Provided information ▸
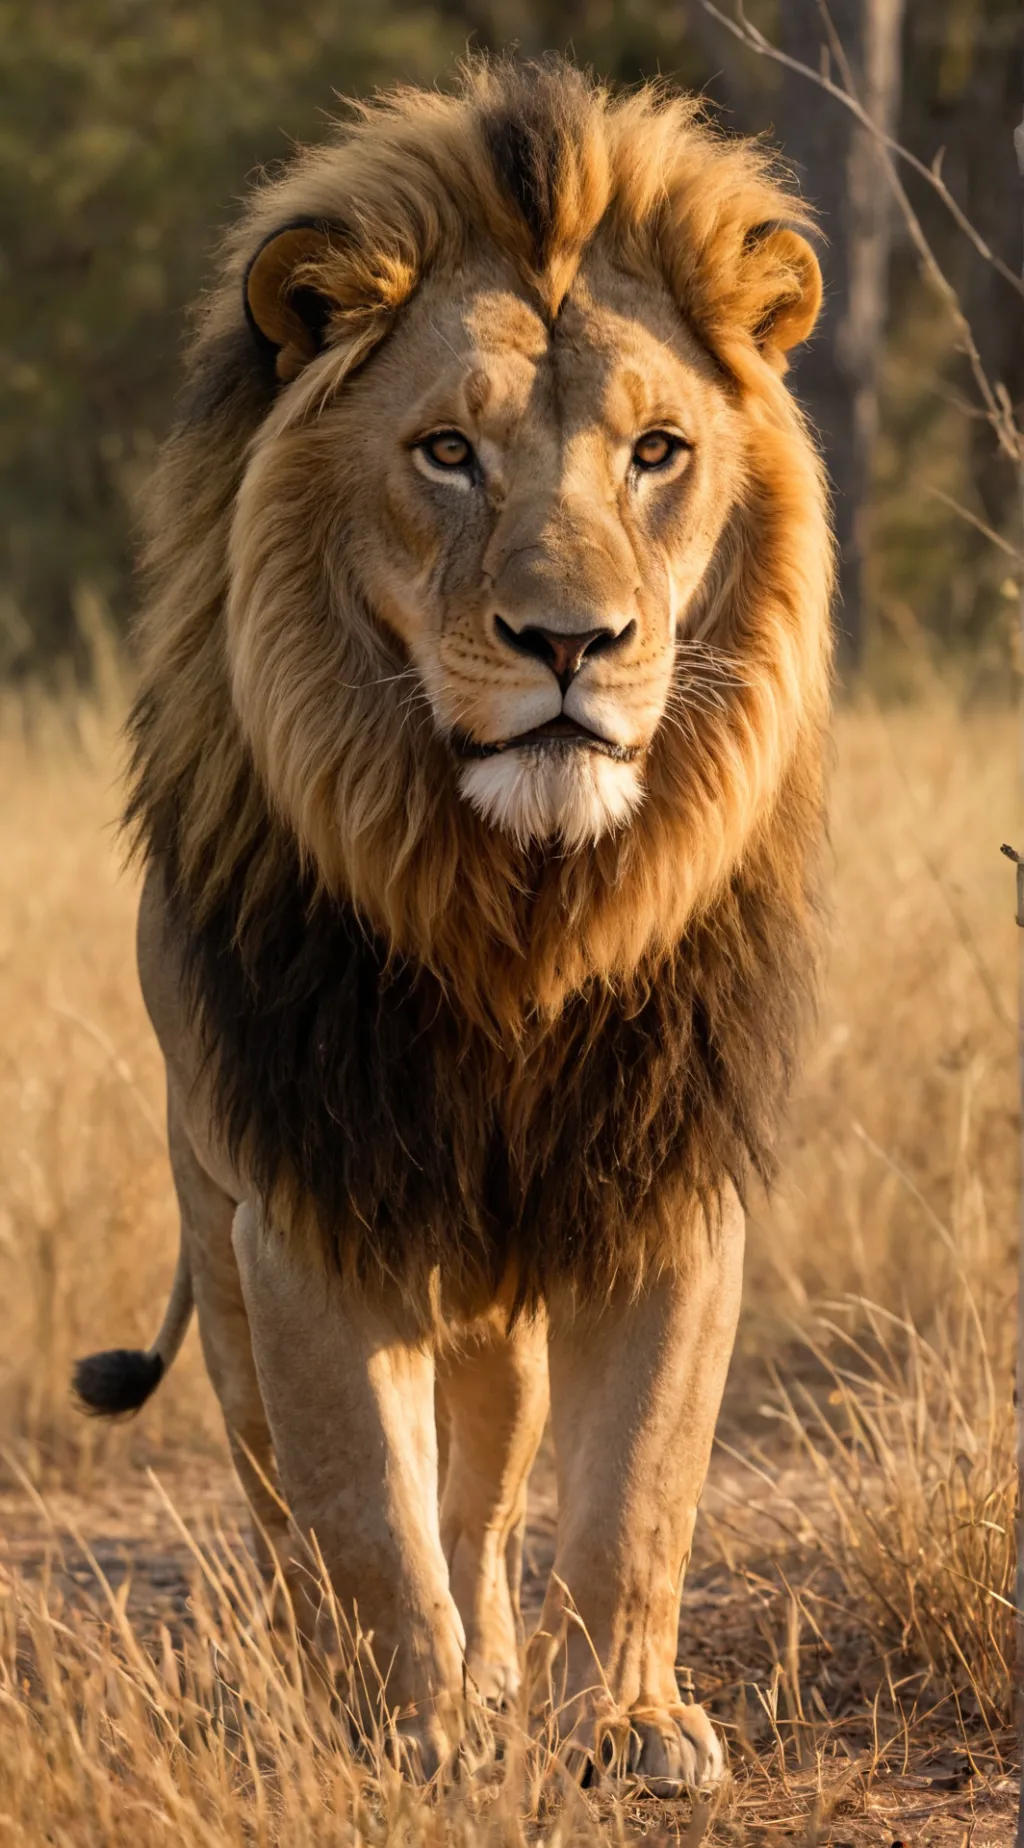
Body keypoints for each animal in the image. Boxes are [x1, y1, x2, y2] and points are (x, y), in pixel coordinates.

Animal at [73, 57, 832, 1792]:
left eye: (657, 452)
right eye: (444, 454)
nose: (571, 642)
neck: (522, 910)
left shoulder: (666, 1177)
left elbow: (633, 1496)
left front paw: (624, 1723)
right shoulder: (305, 1198)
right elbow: (363, 1506)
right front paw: (402, 1729)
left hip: (495, 1298)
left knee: (488, 1492)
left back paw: (501, 1674)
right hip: (218, 1235)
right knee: (291, 1506)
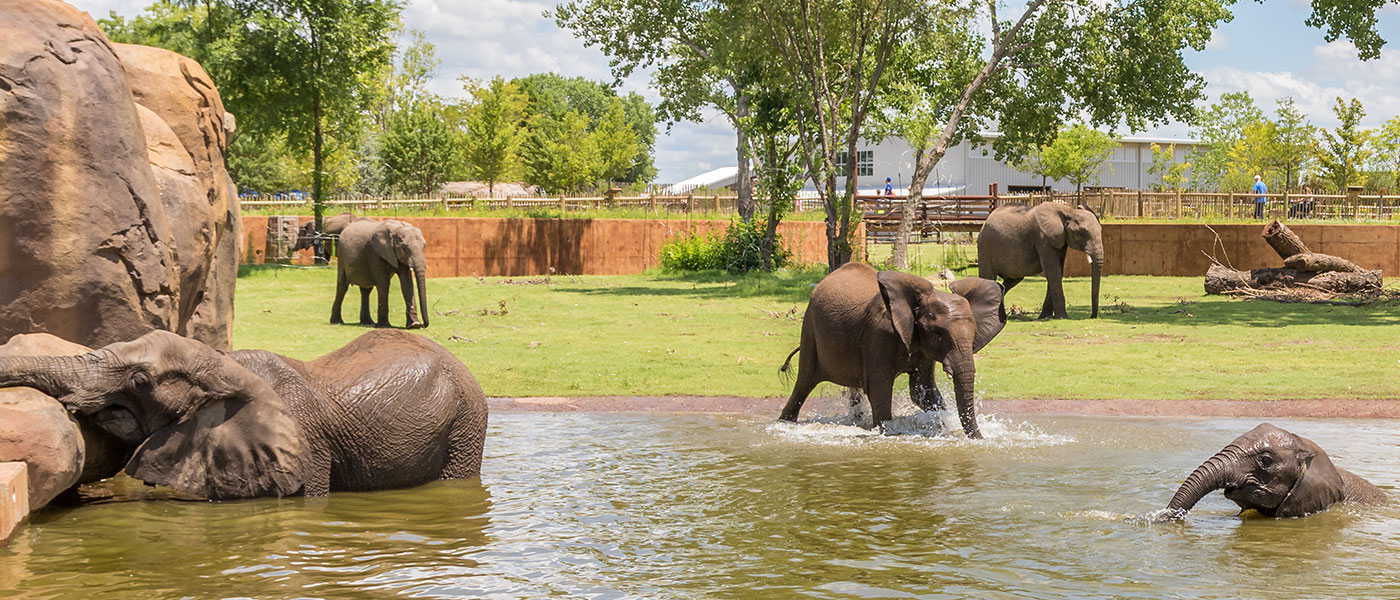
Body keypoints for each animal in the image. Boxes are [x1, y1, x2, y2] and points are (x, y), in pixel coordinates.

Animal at [778, 264, 1008, 436]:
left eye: (974, 334)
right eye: (938, 334)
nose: (979, 438)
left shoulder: (921, 347)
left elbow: (922, 390)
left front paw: (941, 424)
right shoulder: (877, 335)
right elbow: (879, 387)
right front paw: (886, 432)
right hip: (810, 329)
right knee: (804, 382)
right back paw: (784, 423)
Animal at [974, 201, 1103, 317]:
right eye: (1081, 233)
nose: (1092, 316)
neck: (1069, 211)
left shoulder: (1060, 241)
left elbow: (1058, 272)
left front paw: (1045, 316)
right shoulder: (1043, 239)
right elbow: (1053, 272)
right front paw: (1063, 317)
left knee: (1012, 280)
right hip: (985, 247)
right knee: (988, 277)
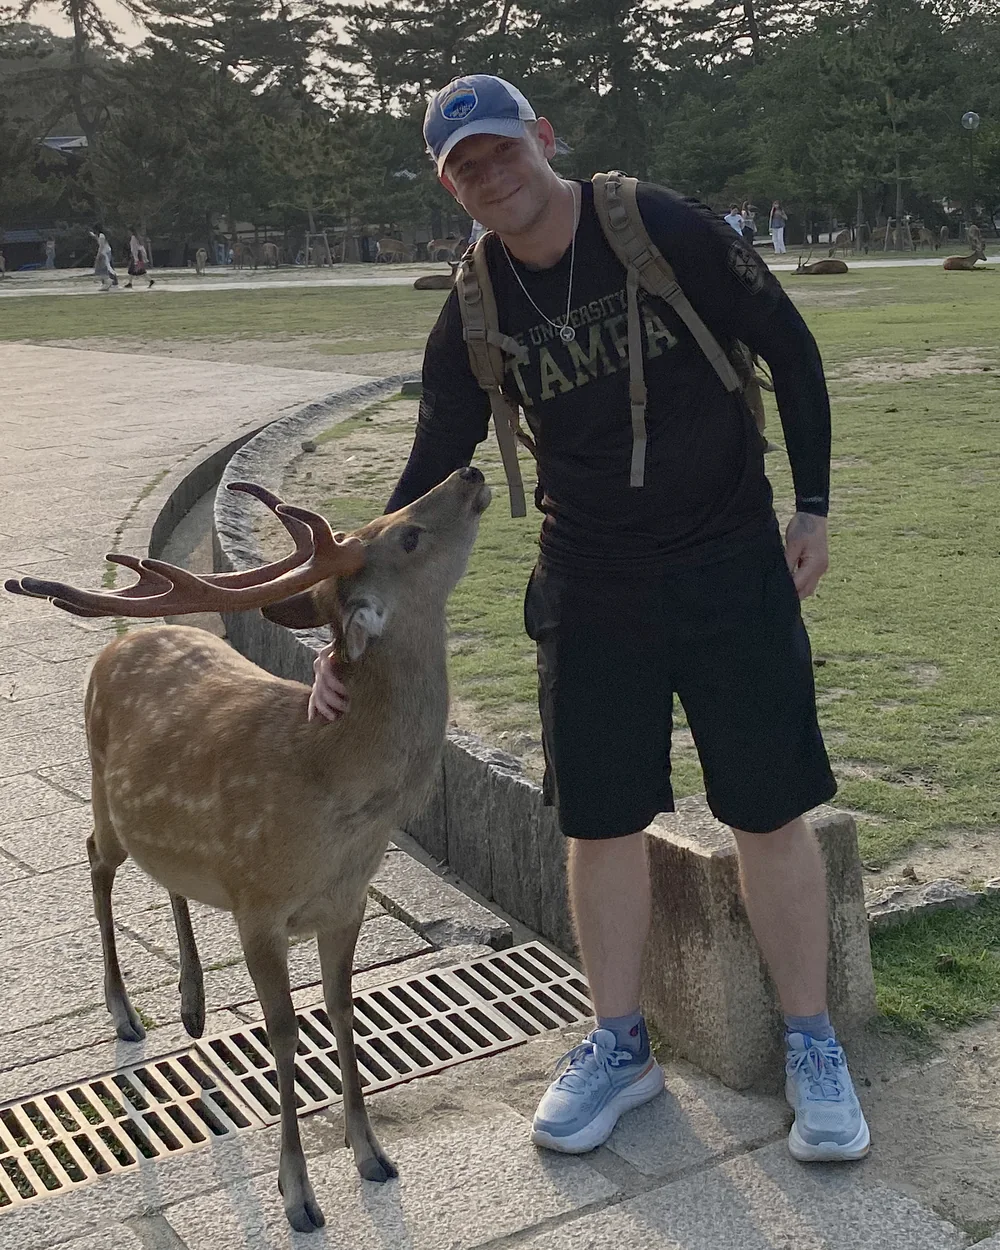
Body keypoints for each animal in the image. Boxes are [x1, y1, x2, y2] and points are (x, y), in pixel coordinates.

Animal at [5, 469, 492, 1234]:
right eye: (407, 535)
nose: (469, 473)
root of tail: (114, 646)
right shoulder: (260, 907)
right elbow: (284, 1033)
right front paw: (299, 1197)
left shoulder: (345, 903)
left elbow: (343, 1009)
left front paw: (372, 1155)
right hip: (99, 787)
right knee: (96, 859)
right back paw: (124, 1011)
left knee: (167, 872)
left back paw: (193, 1001)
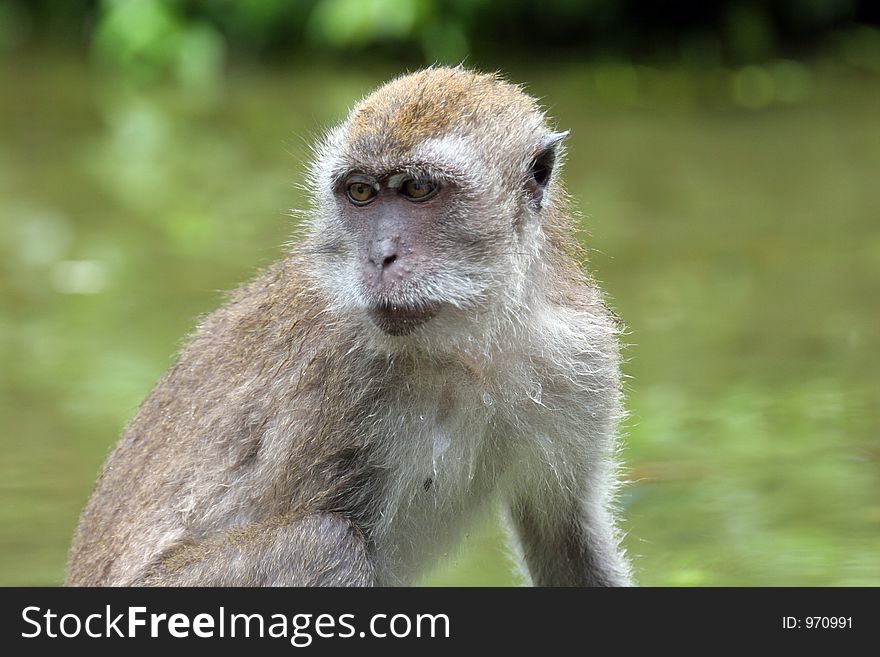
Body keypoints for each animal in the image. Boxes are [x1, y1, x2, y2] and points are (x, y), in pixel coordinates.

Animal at [65, 66, 636, 588]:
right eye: (361, 192)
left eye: (417, 188)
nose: (379, 256)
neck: (472, 343)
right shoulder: (339, 377)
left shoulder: (581, 359)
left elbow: (568, 544)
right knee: (326, 544)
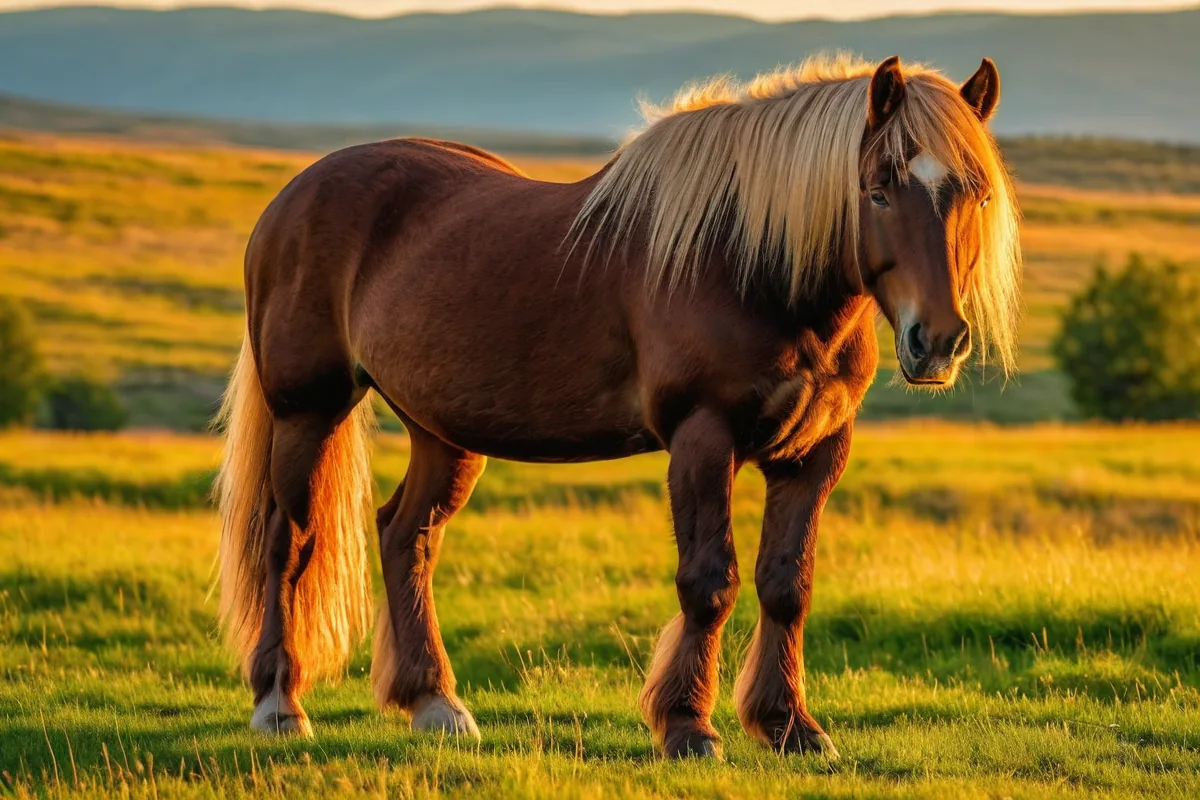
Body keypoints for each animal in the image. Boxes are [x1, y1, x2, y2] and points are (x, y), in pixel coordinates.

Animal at [215, 53, 1020, 759]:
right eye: (878, 189)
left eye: (977, 193)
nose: (936, 341)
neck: (748, 262)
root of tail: (291, 198)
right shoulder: (703, 438)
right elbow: (709, 581)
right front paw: (688, 726)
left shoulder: (813, 455)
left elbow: (786, 585)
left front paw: (789, 726)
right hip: (308, 411)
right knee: (289, 541)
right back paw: (280, 704)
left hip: (442, 432)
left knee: (404, 536)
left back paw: (435, 704)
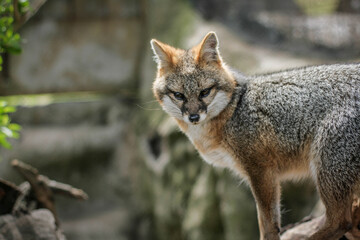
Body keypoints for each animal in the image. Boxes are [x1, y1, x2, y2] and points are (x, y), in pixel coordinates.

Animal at [150, 32, 360, 240]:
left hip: (324, 170)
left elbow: (267, 222)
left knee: (341, 221)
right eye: (179, 95)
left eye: (204, 92)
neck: (234, 108)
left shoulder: (261, 170)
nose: (194, 117)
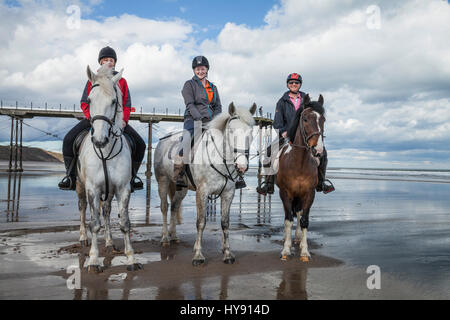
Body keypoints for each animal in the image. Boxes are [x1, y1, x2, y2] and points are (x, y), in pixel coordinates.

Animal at [75, 64, 142, 272]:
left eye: (114, 101)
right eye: (89, 100)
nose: (99, 140)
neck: (105, 151)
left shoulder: (122, 188)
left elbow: (124, 223)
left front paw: (131, 258)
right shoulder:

What the task asks ▸ Begin at the line containing "left hip: (442, 432)" and stop at the last line of the data. Repeat only those lines, exactly, and leave out the pictures.

Exercise response ▸
left hip: (442, 432)
left knee: (404, 536)
left back paw: (435, 704)
Body keypoints for each animal in the image. Boxes are [x1, y1, x2, y2] and points are (x, y), in pixel coordinates.

Animal at [150, 32, 360, 240]:
left hip: (324, 170)
left elbow: (267, 222)
left knee: (341, 221)
right eye: (179, 95)
left eye: (204, 92)
neck: (234, 108)
left shoulder: (261, 170)
nose: (194, 117)
Body keypoints for each animal in the image. Boxes are [x1, y1, x2, y2] and points are (x, y), in pixel coordinates.

Animal at [75, 64, 142, 272]:
left eye: (114, 101)
right eye: (89, 100)
nose: (99, 140)
neck: (105, 151)
left shoulder: (122, 188)
left elbow: (124, 223)
left front paw: (131, 258)
right shoulder:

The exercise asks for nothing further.